Dacian Cioloş, président du groupe Renew Europe au Parlement européen, a demandé, mercredi 29 juillet, à la Présidence allemande du Conseil de l’UE d’accélérer les travaux entre États membres « sur la proposition de la Commission européenne de 2018 visant à protéger le budget de l'Union en cas de déficiences généralisées en matière d'État de droit dans les États membres ».
La Présidence allemande a indiqué qu’elle comptait reprendre les discussions avec le PE sur cette proposition après la pause estivale (EUROPE 12536/3).
Parallèlement, la Présidence allemande prévoit d’entamer vers la fin août les négociations avec le PE sur le CFP 2021-2027 et le Plan de relance de l’économie (EUROPE 12538/3).
« Le PE est prêt à entamer des trilogues. Il s'agit d'un élément clé en vue de l'adoption rapide du prochain cadre financier pluriannuel », écrit Dacian Cioloş dans une lettre adressée à Michael Roth, ministre d'État pour l'Europe, une lettre qui porte sur d’autres sujets liés à l’État de droit (voir autre nouvelle).

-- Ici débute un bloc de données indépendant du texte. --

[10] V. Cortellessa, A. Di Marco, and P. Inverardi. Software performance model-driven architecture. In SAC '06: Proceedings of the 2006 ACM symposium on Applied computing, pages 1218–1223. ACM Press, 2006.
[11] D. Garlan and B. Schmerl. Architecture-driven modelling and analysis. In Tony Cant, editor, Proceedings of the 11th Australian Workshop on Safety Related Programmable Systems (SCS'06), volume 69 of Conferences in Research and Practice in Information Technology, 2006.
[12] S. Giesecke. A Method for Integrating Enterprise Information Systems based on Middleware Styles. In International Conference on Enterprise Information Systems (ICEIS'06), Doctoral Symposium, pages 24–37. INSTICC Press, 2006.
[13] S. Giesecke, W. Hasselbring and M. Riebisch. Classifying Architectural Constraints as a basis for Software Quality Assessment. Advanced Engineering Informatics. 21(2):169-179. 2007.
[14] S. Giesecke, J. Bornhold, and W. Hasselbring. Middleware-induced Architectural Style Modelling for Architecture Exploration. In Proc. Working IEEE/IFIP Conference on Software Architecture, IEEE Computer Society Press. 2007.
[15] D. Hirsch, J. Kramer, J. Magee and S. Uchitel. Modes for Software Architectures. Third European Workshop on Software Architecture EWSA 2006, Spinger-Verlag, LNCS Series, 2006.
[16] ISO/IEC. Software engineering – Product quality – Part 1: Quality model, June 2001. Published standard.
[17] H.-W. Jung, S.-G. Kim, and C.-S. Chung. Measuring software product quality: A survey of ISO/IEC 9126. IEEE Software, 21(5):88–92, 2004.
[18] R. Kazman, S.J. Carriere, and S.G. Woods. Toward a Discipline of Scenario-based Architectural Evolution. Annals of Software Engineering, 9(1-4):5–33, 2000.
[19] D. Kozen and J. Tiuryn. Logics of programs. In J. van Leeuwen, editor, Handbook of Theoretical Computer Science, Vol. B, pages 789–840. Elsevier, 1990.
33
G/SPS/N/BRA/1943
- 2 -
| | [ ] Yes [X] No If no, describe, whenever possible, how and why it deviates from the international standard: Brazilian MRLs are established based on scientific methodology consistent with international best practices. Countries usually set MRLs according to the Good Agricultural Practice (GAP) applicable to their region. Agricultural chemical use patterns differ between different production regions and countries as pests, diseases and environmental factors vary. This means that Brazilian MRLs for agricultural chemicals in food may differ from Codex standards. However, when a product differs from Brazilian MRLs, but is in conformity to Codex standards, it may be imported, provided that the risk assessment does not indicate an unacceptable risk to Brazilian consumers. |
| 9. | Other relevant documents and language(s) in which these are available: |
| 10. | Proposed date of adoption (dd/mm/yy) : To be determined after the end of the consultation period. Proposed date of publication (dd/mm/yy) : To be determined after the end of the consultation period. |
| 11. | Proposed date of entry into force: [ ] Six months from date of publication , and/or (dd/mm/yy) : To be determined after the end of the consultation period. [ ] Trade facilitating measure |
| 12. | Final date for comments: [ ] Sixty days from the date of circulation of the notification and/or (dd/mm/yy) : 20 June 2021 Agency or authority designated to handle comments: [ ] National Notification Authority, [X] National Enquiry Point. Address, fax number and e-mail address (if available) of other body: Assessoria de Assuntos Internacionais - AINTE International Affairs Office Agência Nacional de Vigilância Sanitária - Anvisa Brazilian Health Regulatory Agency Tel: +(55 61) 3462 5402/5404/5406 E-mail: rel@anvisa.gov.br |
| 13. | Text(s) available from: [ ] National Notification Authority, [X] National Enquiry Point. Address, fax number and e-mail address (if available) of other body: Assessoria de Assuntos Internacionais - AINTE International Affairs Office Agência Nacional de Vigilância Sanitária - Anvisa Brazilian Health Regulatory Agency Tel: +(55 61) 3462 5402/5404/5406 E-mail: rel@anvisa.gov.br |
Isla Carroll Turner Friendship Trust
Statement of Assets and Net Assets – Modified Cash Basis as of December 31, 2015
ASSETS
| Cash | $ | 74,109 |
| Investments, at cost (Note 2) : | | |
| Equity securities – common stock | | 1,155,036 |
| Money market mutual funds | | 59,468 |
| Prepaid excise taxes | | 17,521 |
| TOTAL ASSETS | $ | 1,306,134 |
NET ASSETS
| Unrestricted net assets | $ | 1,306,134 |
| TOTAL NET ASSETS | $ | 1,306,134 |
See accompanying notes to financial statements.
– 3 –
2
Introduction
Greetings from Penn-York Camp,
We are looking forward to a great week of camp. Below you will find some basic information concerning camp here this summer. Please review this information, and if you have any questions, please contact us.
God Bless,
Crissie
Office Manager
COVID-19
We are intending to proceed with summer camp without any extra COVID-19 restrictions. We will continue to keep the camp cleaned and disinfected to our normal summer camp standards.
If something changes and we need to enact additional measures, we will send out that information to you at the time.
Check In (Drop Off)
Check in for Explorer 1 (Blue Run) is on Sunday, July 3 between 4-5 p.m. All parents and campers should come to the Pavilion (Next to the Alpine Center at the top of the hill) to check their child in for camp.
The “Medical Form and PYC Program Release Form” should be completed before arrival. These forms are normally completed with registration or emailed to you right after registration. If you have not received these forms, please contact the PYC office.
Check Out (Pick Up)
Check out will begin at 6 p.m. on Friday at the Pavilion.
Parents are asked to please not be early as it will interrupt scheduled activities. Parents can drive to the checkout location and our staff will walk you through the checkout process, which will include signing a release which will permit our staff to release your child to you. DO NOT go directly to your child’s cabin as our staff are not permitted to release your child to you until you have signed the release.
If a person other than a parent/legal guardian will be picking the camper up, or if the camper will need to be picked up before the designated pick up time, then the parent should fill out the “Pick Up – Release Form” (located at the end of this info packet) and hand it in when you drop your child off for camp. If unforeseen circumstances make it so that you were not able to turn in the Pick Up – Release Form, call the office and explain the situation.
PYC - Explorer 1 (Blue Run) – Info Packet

Dans sa résolution du 23 juillet, le PE regrette que le Conseil européen ait affaibli les efforts de la Commission et du PE visant à garantir le respect de l’État de droit, des droits fondamentaux et de la démocratie dans le cadre du CFP et de l’instrument ‘Next Generation EU’. Les députés demandent au colégislateur d’achever les travaux sur le mécanisme proposé par la Commission en vue de protéger le budget de l’Union « lorsqu’il existe une menace systémique pour les valeurs consacrées à l’article 2 du traité UE et que les intérêts financiers de l’Union sont en jeu ». Ils insistent sur le fait que, pour être efficace, ce mécanisme devrait être activé par une majorité qualifiée inversée.
L’accord du Conseil européen prévoit un régime de conditionnalité visant à protéger le budget et Next Generation EU. Mais la Commission proposerait des mesures, en cas de manquement, « adoptées par le Conseil statuant à la majorité qualifiée ».